A little background...Ruger is five. I have been training him myself since he was a pup. I did research and asked a lot of questions of men who have trained good bird dogs. On many of occasion I asked them to come over and help me and give me advice. For the first two years I worked on OB at home, while I was gaining experience in bird hunting myself. Unfortunately, the two old fellas that were helping me with Ruger have since passed on. Last season, Ruger was by no means perfect, but I was told he did well. Basically, he sat in the blind until I sent him on a retrieve. I am quite proud of him actually, I don't expect a champion, he is my hunting partner, and we have been learning together. I just want to get him to do his job and bring back birds that I have dropped when he is supposed to, like he had been doing until the last week.

When at home he is still on par with his obedience, holds, commands, retrieving..that is until he hears a gunshot. Do I just keep on instilling the basics for awhile, without the gun?

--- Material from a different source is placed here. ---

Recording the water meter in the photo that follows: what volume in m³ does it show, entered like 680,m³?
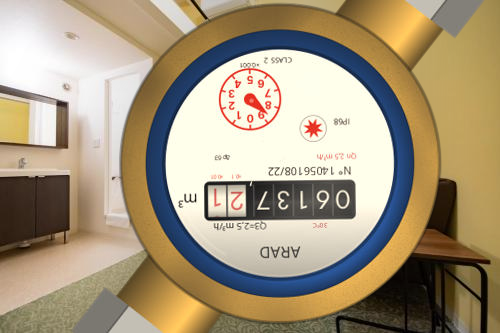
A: 6137.208,m³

The two blinds I most often hunt are on stilts in the water, what would I stake him too??

I appreciate all the comments and advice. I took notes and plan to see what will work best for Ruger and I. I also appreciate your patience if you find my questions redundant or simple. I am learning on my own hear once again and trying to do right by Ruger as well. I got a lab to hunt with me and be by my side, I won't take the hunt away from him.


----------



## Chaws (Oct 12, 2007)

Sounds like you've got a pretty good grasp on things from the comments already given above.

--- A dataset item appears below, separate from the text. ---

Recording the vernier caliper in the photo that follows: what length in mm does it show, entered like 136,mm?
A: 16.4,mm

Regarding something to stake him to... If you're hunting timber with the dog stand you could tie him out to a tree but make sure you're paying attention to the dog. My personal preference is to put the gun down and work your dog on a couple hunts. Invite some friends to come hunting with you, maybe a kid. Let them have fun and you work the dog. Nothing better than giving training to a dog in a real environment.


----------



## NDTerminator (Aug 20, 2003)

OK, I'll take it from your description that you did not follow a program, but did, with no disrespect, hit & miss training with emphasis on OB. Also as you didn't mention it, I'll take it you didn't do FF. Although you advised having an ecollar on the dog, being as it's trained in conjunction with FF, I'll assume your dog has not actually been collar conditioned.

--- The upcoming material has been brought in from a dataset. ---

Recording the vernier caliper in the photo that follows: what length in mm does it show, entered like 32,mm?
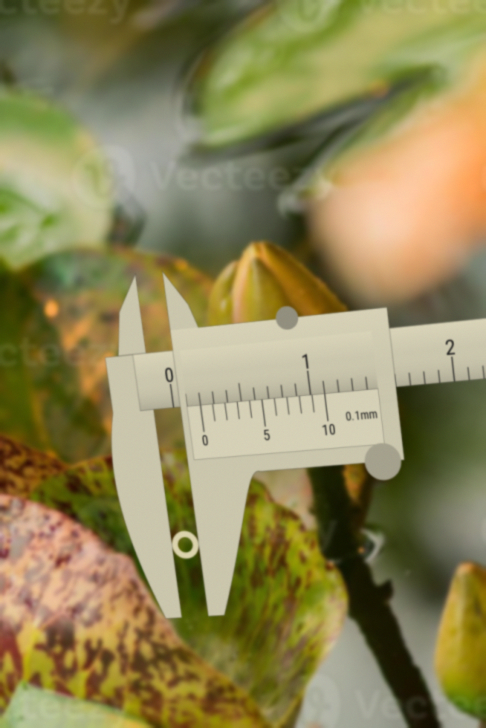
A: 2.0,mm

Again, your dog's problem is OB based and goes back to deficient steadiness training at the beginning. Without FF/CC, all you can do is revist and re-train steadiness as I & others have described. Even so, when (not if) your dog breaks or refuses a retrieve, you will have no tool to correct him. The ecollar does no good in this instance unless your dog has been FF'ed in conjuntion with it.

Your statement about not taking the hunt away from him tells me you aren't looking at this as a trainer or truly from a training standpoint. You want a different behavior from your dog, but are hoping he will simply decide to do it because you want it.

Dogs don't think, learn, or react like humans, and it's a mistake to project your outlook onto him. They are our hunting partners but not equal partners. Dogs, particularly males, need an Alpha leader, and if you won't establish the role, he'll simply take it himself. You are seeing this in action.

You can take the time to fix this, or you can continue to hunt him and put up with it for the rest of his hunting life. Mark my words, you cannot fix this in the field hunting.

Bear in mind EVERY TIME he breaks in the field, it reinforces he's in command of himself, not you. Unless you train him, hold him to a level of performance, and enforce it, he won't suddenly change his mind to please you...

Good luck and good hunting...


----------



## DodgeLynn (Aug 28, 2008)

I Appreciate the advice ND. We will be working on the problem. I respect advice that is coming from a voice of experience, we have had to work out other kinks along the way as far as training and I am sure I can fix this one too. Thank you kindly eh.

:bowdown:


----------